== INSTRUCTIONS TO FOLLOW ==
Render every line of the entries below as a JSON list of strings, one string per line, skipping blank lines and leaving the pictures out.

== THE DATA ==
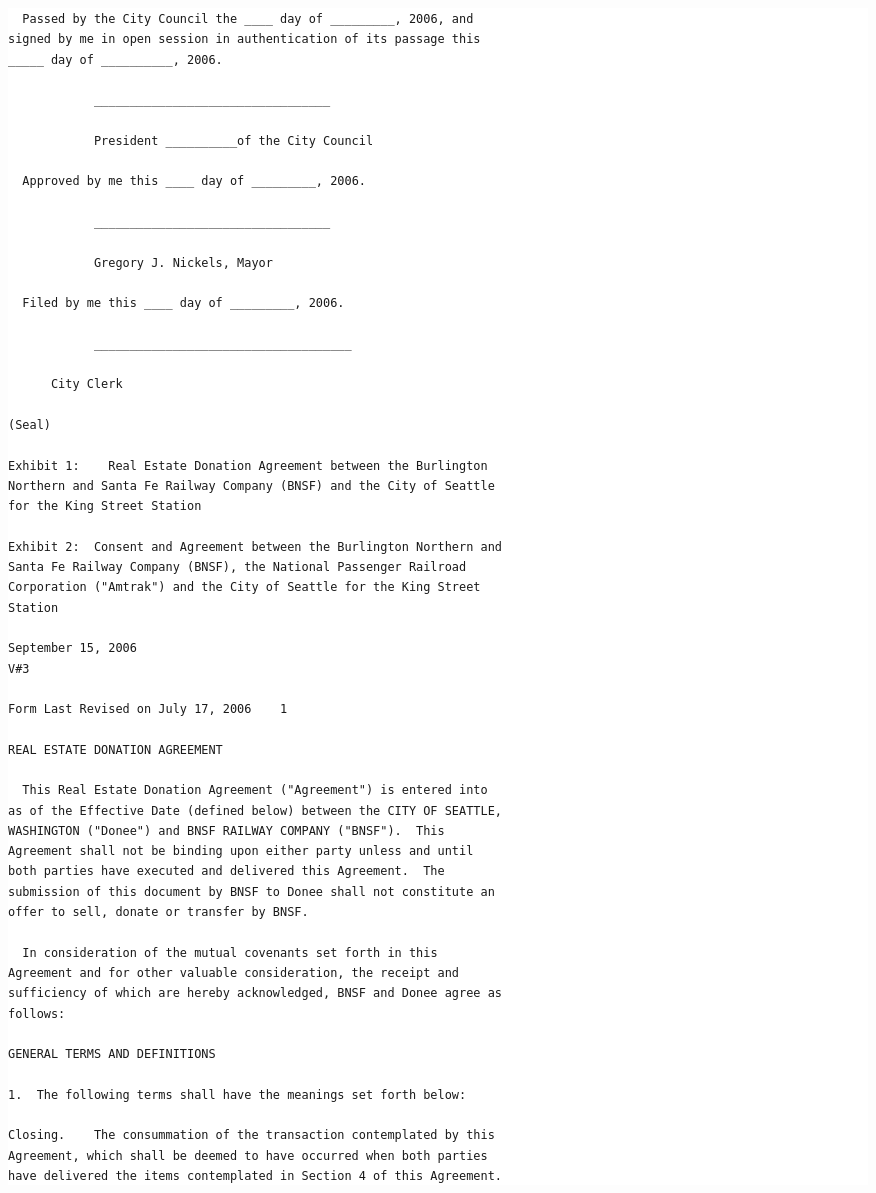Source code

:       Passed by the City Council the ____ day of _________, 2006, and  
    signed by me in open session in authentication of its passage this  
    _____ day of __________, 2006.  
  
                _________________________________  
  
                President __________of the City Council  
  
      Approved by me this ____ day of _________, 2006.  
  
                _________________________________  
  
                Gregory J. Nickels, Mayor  
  
      Filed by me this ____ day of _________, 2006.  
  
                ____________________________________  
  
          City Clerk  
  
    (Seal)  
  
    Exhibit 1:    Real Estate Donation Agreement between the Burlington  
    Northern and Santa Fe Railway Company (BNSF) and the City of Seattle  
    for the King Street Station  
  
    Exhibit 2:  Consent and Agreement between the Burlington Northern and  
    Santa Fe Railway Company (BNSF), the National Passenger Railroad  
    Corporation ("Amtrak") and the City of Seattle for the King Street  
    Station  
  
    September 15, 2006  
    V#3  
  
    Form Last Revised on July 17, 2006    1  
  
    REAL ESTATE DONATION AGREEMENT  
  
      This Real Estate Donation Agreement ("Agreement") is entered into  
    as of the Effective Date (defined below) between the CITY OF SEATTLE,  
    WASHINGTON ("Donee") and BNSF RAILWAY COMPANY ("BNSF").  This  
    Agreement shall not be binding upon either party unless and until  
    both parties have executed and delivered this Agreement.  The  
    submission of this document by BNSF to Donee shall not constitute an  
    offer to sell, donate or transfer by BNSF.  
  
      In consideration of the mutual covenants set forth in this  
    Agreement and for other valuable consideration, the receipt and  
    sufficiency of which are hereby acknowledged, BNSF and Donee agree as  
    follows:  
  
    GENERAL TERMS AND DEFINITIONS  
  
    1.  The following terms shall have the meanings set forth below:  
  
    Closing.    The consummation of the transaction contemplated by this  
    Agreement, which shall be deemed to have occurred when both parties  
    have delivered the items contemplated in Section 4 of this Agreement.  
  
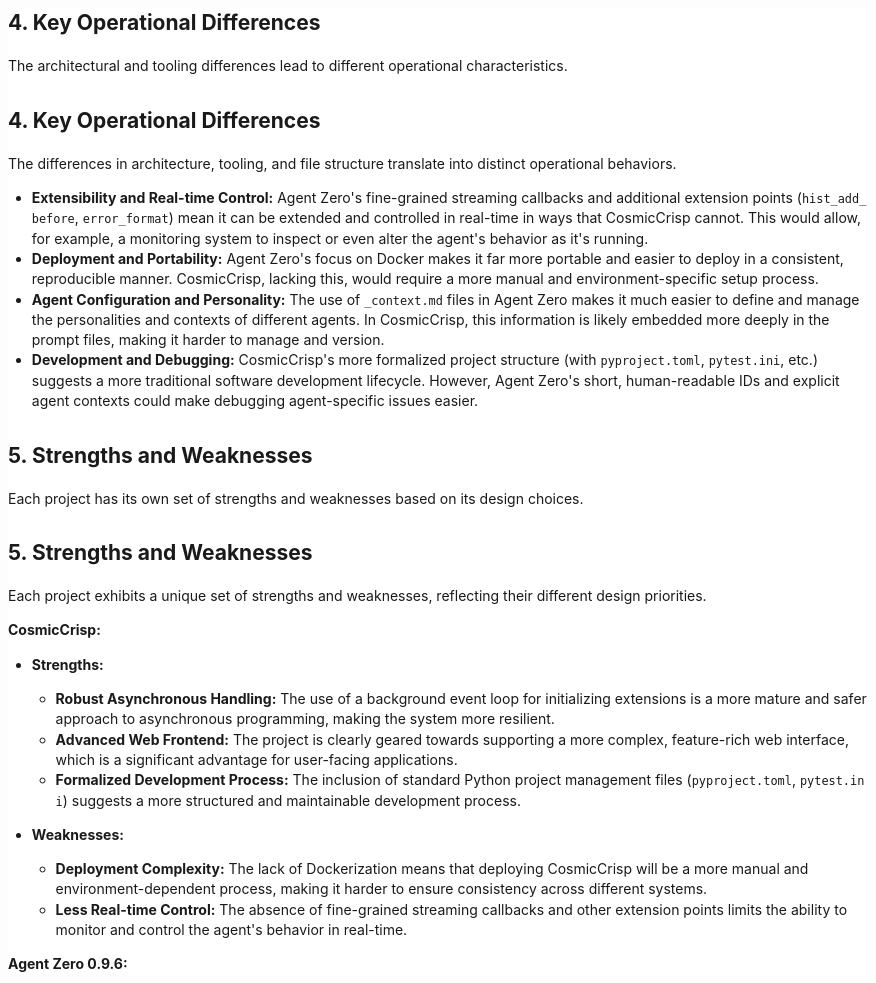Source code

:## 4. Key Operational Differences

The architectural and tooling differences lead to different operational characteristics.

## 4. Key Operational Differences

The differences in architecture, tooling, and file structure translate into distinct operational behaviors.

*   **Extensibility and Real-time Control:** Agent Zero's fine-grained streaming callbacks and additional extension points (`hist_add_before`, `error_format`) mean it can be extended and controlled in real-time in ways that CosmicCrisp cannot. This would allow, for example, a monitoring system to inspect or even alter the agent's behavior as it's running.
*   **Deployment and Portability:** Agent Zero's focus on Docker makes it far more portable and easier to deploy in a consistent, reproducible manner. CosmicCrisp, lacking this, would require a more manual and environment-specific setup process.
*   **Agent Configuration and Personality:** The use of `_context.md` files in Agent Zero makes it much easier to define and manage the personalities and contexts of different agents. In CosmicCrisp, this information is likely embedded more deeply in the prompt files, making it harder to manage and version.
*   **Development and Debugging:** CosmicCrisp's more formalized project structure (with `pyproject.toml`, `pytest.ini`, etc.) suggests a more traditional software development lifecycle. However, Agent Zero's short, human-readable IDs and explicit agent contexts could make debugging agent-specific issues easier.

## 5. Strengths and Weaknesses

Each project has its own set of strengths and weaknesses based on its design choices.

## 5. Strengths and Weaknesses

Each project exhibits a unique set of strengths and weaknesses, reflecting their different design priorities.

**CosmicCrisp:**

*   **Strengths:**
    *   **Robust Asynchronous Handling:** The use of a background event loop for initializing extensions is a more mature and safer approach to asynchronous programming, making the system more resilient.
    *   **Advanced Web Frontend:** The project is clearly geared towards supporting a more complex, feature-rich web interface, which is a significant advantage for user-facing applications.
    *   **Formalized Development Process:** The inclusion of standard Python project management files (`pyproject.toml`, `pytest.ini`) suggests a more structured and maintainable development process.

*   **Weaknesses:**
    *   **Deployment Complexity:** The lack of Dockerization means that deploying CosmicCrisp will be a more manual and environment-dependent process, making it harder to ensure consistency across different systems.
    *   **Less Real-time Control:** The absence of fine-grained streaming callbacks and other extension points limits the ability to monitor and control the agent's behavior in real-time.

**Agent Zero 0.9.6:**
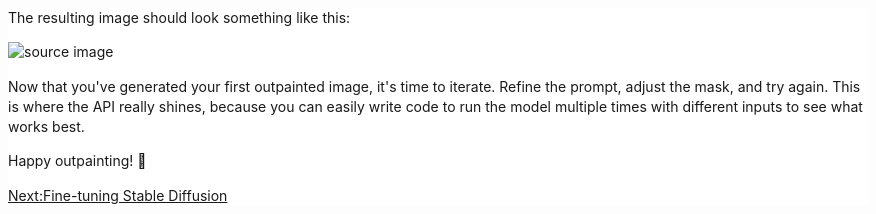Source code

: The resulting image should look something like this:

![source image](https://replicate.com/frontend-assets/avocado-armchair-outpainted-Yv6wIRJH.jpg)

Now that you've generated your first outpainted image, it's time to iterate. Refine the prompt, adjust the mask, and try again. This is where the API really shines, because you can easily write code to run the model multiple times with different inputs to see what works best.

Happy outpainting! 🥑

[Next:Fine-tuning Stable Diffusion](https://replicate.com/docs/guides/stable-diffusion/fine-tuning)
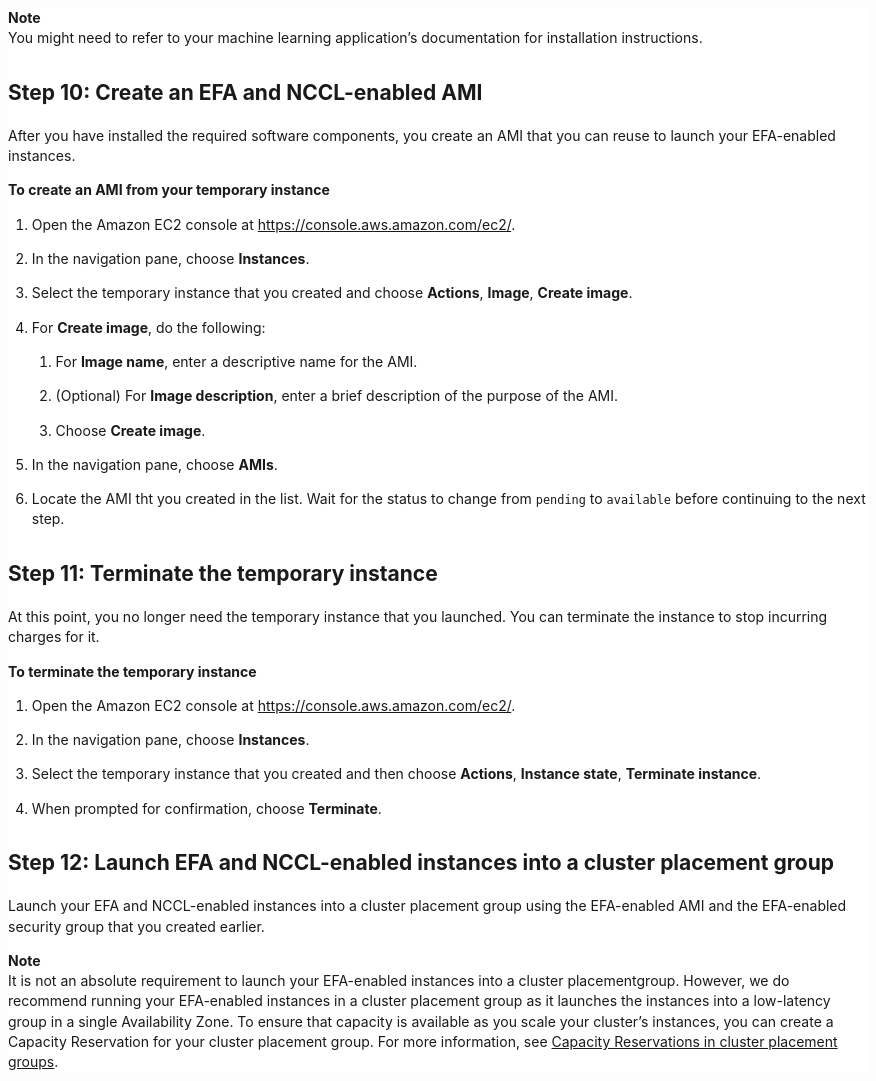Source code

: **Note**  
You might need to refer to your machine learning application’s documentation for installation instructions\.

## Step 10: Create an EFA and NCCL\-enabled AMI<a name="nccl-start-base-ami"></a>

After you have installed the required software components, you create an AMI that you can reuse to launch your EFA\-enabled instances\.

**To create an AMI from your temporary instance**

1. Open the Amazon EC2 console at [https://console\.aws\.amazon\.com/ec2/](https://console.aws.amazon.com/ec2/)\.

1. In the navigation pane, choose **Instances**\.

1. Select the temporary instance that you created and choose **Actions**, **Image**, **Create image**\.

1. For **Create image**, do the following:

   1. For **Image name**, enter a descriptive name for the AMI\.

   1. \(Optional\) For **Image description**, enter a brief description of the purpose of the AMI\.

   1. Choose **Create image**\.

1. In the navigation pane, choose **AMIs**\.

1. Locate the AMI tht you created in the list\. Wait for the status to change from `pending` to `available` before continuing to the next step\.

## Step 11: Terminate the temporary instance<a name="nccl-start-base-terminate"></a>

At this point, you no longer need the temporary instance that you launched\. You can terminate the instance to stop incurring charges for it\.

**To terminate the temporary instance**

1. Open the Amazon EC2 console at [https://console\.aws\.amazon\.com/ec2/](https://console.aws.amazon.com/ec2/)\.

1. In the navigation pane, choose **Instances**\.

1. Select the temporary instance that you created and then choose **Actions**, **Instance state**, **Terminate instance**\.

1. When prompted for confirmation, choose **Terminate**\.

## Step 12: Launch EFA and NCCL\-enabled instances into a cluster placement group<a name="nccl-start-base-cluster"></a>

Launch your EFA and NCCL\-enabled instances into a cluster placement group using the EFA\-enabled AMI and the EFA\-enabled security group that you created earlier\.

**Note**  
It is not an absolute requirement to launch your EFA\-enabled instances into a cluster placementgroup\. However, we do recommend running your EFA\-enabled instances in a cluster placement group as it launches the instances into a low\-latency group in a single Availability Zone\.
To ensure that capacity is available as you scale your cluster’s instances, you can create a Capacity Reservation for your cluster placement group\. For more information, see [Capacity Reservations in cluster placement groups](cr-cpg.md)\.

== YOUR RESPONSE ==
[
  "Source code",
  ":       Passed by the City Council the ____ day of _________, 2006, and  ",
  "    signed by me in open session in authentication of its passage this  ",
  "    _____ day of __________, 2006.  ",
  "                _________________________________  ",
  "                President __________of the City Council  ",
  "      Approved by me this ____ day of _________, 2006.  ",
  "                _________________________________  ",
  "                Gregory J. Nickels, Mayor  ",
  "      Filed by me this ____ day of _________, 2006.  ",
  "                ____________________________________  ",
  "          City Clerk  ",
  "    (Seal)  ",
  "    Exhibit 1:    Real Estate Donation Agreement between the Burlington  ",
  "    Northern and Santa Fe Railway Company (BNSF) and the City of Seattle  ",
  "    for the King Street Station  ",
  "    Exhibit 2:  Consent and Agreement between the Burlington Northern and  ",
  "    Santa Fe Railway Company (BNSF), the National Passenger Railroad  ",
  "    Corporation (\"Amtrak\") and the City of Seattle for the King Street  ",
  "    Station  ",
  "    September 15, 2006  ",
  "    V#3  ",
  "    Form Last Revised on July 17, 2006    1  ",
  "    REAL ESTATE DONATION AGREEMENT  ",
  "      This Real Estate Donation Agreement (\"Agreement\") is entered into  ",
  "    as of the Effective Date (defined below) between the CITY OF SEATTLE,  ",
  "    WASHINGTON (\"Donee\") and BNSF RAILWAY COMPANY (\"BNSF\").  This  ",
  "    Agreement shall not be binding upon either party unless and until  ",
  "    both parties have executed and delivered this Agreement.  The  ",
  "    submission of this document by BNSF to Donee shall not constitute an  ",
  "    offer to sell, donate or transfer by BNSF.  ",
  "      In consideration of the mutual covenants set forth in this  ",
  "    Agreement and for other valuable consideration, the receipt and  ",
  "    sufficiency of which are hereby acknowledged, BNSF and Donee agree as  ",
  "    follows:  ",
  "    GENERAL TERMS AND DEFINITIONS  ",
  "    1.  The following terms shall have the meanings set forth below:  ",
  "    Closing.    The consummation of the transaction contemplated by this  ",
  "    Agreement, which shall be deemed to have occurred when both parties  ",
  "    have delivered the items contemplated in Section 4 of this Agreement.  ",
  "Source code",
  ":## 4. Key Operational Differences",
  "The architectural and tooling differences lead to different operational characteristics.",
  "## 4. Key Operational Differences",
  "The differences in architecture, tooling, and file structure translate into distinct operational behaviors.",
  "*   **Extensibility and Real-time Control:** Agent Zero's fine-grained streaming callbacks and additional extension points (`hist_add_before`, `error_format`) mean it can be extended and controlled in real-time in ways that CosmicCrisp cannot. This would allow, for example, a monitoring system to inspect or even alter the agent's behavior as it's running.",
  "*   **Deployment and Portability:** Agent Zero's focus on Docker makes it far more portable and easier to deploy in a consistent, reproducible manner. CosmicCrisp, lacking this, would require a more manual and environment-specific setup process.",
  "*   **Agent Configuration and Personality:** The use of `_context.md` files in Agent Zero makes it much easier to define and manage the personalities and contexts of different agents. In CosmicCrisp, this information is likely embedded more deeply in the prompt files, making it harder to manage and version.",
  "*   **Development and Debugging:** CosmicCrisp's more formalized project structure (with `pyproject.toml`, `pytest.ini`, etc.) suggests a more traditional software development lifecycle. However, Agent Zero's short, human-readable IDs and explicit agent contexts could make debugging agent-specific issues easier.",
  "## 5. Strengths and Weaknesses",
  "Each project has its own set of strengths and weaknesses based on its design choices.",
  "## 5. Strengths and Weaknesses",
  "Each project exhibits a unique set of strengths and weaknesses, reflecting their different design priorities.",
  "**CosmicCrisp:**",
  "*   **Strengths:**",
  "    *   **Robust Asynchronous Handling:** The use of a background event loop for initializing extensions is a more mature and safer approach to asynchronous programming, making the system more resilient.",
  "    *   **Advanced Web Frontend:** The project is clearly geared towards supporting a more complex, feature-rich web interface, which is a significant advantage for user-facing applications.",
  "    *   **Formalized Development Process:** The inclusion of standard Python project management files (`pyproject.toml`, `pytest.ini`) suggests a more structured and maintainable development process.",
  "*   **Weaknesses:**",
  "    *   **Deployment Complexity:** The lack of Dockerization means that deploying CosmicCrisp will be a more manual and environment-dependent process, making it harder to ensure consistency across different systems.",
  "    *   **Less Real-time Control:** The absence of fine-grained streaming callbacks and other extension points limits the ability to monitor and control the agent's behavior in real-time.",
  "**Agent Zero 0.9.6:**",
  "Source code",
  ": The resulting image should look something like this:",
  "![source image](https://replicate.com/frontend-assets/avocado-armchair-outpainted-Yv6wIRJH.jpg)",
  "Now that you've generated your first outpainted image, it's time to iterate. Refine the prompt, adjust the mask, and try again. This is where the API really shines, because you can easily write code to run the model multiple times with different inputs to see what works best.",
  "Happy outpainting! 🥑",
  "[Next:Fine-tuning Stable Diffusion](https://replicate.com/docs/guides/stable-diffusion/fine-tuning)",
  "Source code",
  ": **Note**  ",
  "You might need to refer to your machine learning application’s documentation for installation instructions\\.",
  "## Step 10: Create an EFA and NCCL\\-enabled AMI<a name=\"nccl-start-base-ami\"></a>",
  "After you have installed the required software components, you create an AMI that you can reuse to launch your EFA\\-enabled instances\\.",
  "**To create an AMI from your temporary instance**",
  "1. Open the Amazon EC2 console at [https://console\\.aws\\.amazon\\.com/ec2/](https://console.aws.amazon.com/ec2/)\\.",
  "1. In the navigation pane, choose **Instances**\\.",
  "1. Select the temporary instance that you created and choose **Actions**, **Image**, **Create image**\\.",
  "1. For **Create image**, do the following:",
  "   1. For **Image name**, enter a descriptive name for the AMI\\.",
  "   1. \\(Optional\\) For **Image description**, enter a brief description of the purpose of the AMI\\.",
  "   1. Choose **Create image**\\.",
  "1. In the navigation pane, choose **AMIs**\\.",
  "1. Locate the AMI tht you created in the list\\. Wait for the status to change from `pending` to `available` before continuing to the next step\\.",
  "## Step 11: Terminate the temporary instance<a name=\"nccl-start-base-terminate\"></a>",
  "At this point, you no longer need the temporary instance that you launched\\. You can terminate the instance to stop incurring charges for it\\.",
  "**To terminate the temporary instance**",
  "1. Open the Amazon EC2 console at [https://console\\.aws\\.amazon\\.com/ec2/](https://console.aws.amazon.com/ec2/)\\.",
  "1. In the navigation pane, choose **Instances**\\.",
  "1. Select the temporary instance that you created and then choose **Actions**, **Instance state**, **Terminate instance**\\.",
  "1. When prompted for confirmation, choose **Terminate**\\.",
  "## Step 12: Launch EFA and NCCL\\-enabled instances into a cluster placement group<a name=\"nccl-start-base-cluster\"></a>",
  "Launch your EFA and NCCL\\-enabled instances into a cluster placement group using the EFA\\-enabled AMI and the EFA\\-enabled security group that you created earlier\\.",
  "**Note**  ",
  "It is not an absolute requirement to launch your EFA\\-enabled instances into a cluster placementgroup\\. However, we do recommend running your EFA\\-enabled instances in a cluster placement group as it launches the instances into a low\\-latency group in a single Availability Zone\\.",
  "To ensure that capacity is available as you scale your cluster’s instances, you can create a Capacity Reservation for your cluster placement group\\. For more information, see [Capacity Reservations in cluster placement groups](cr-cpg.md)\\."
]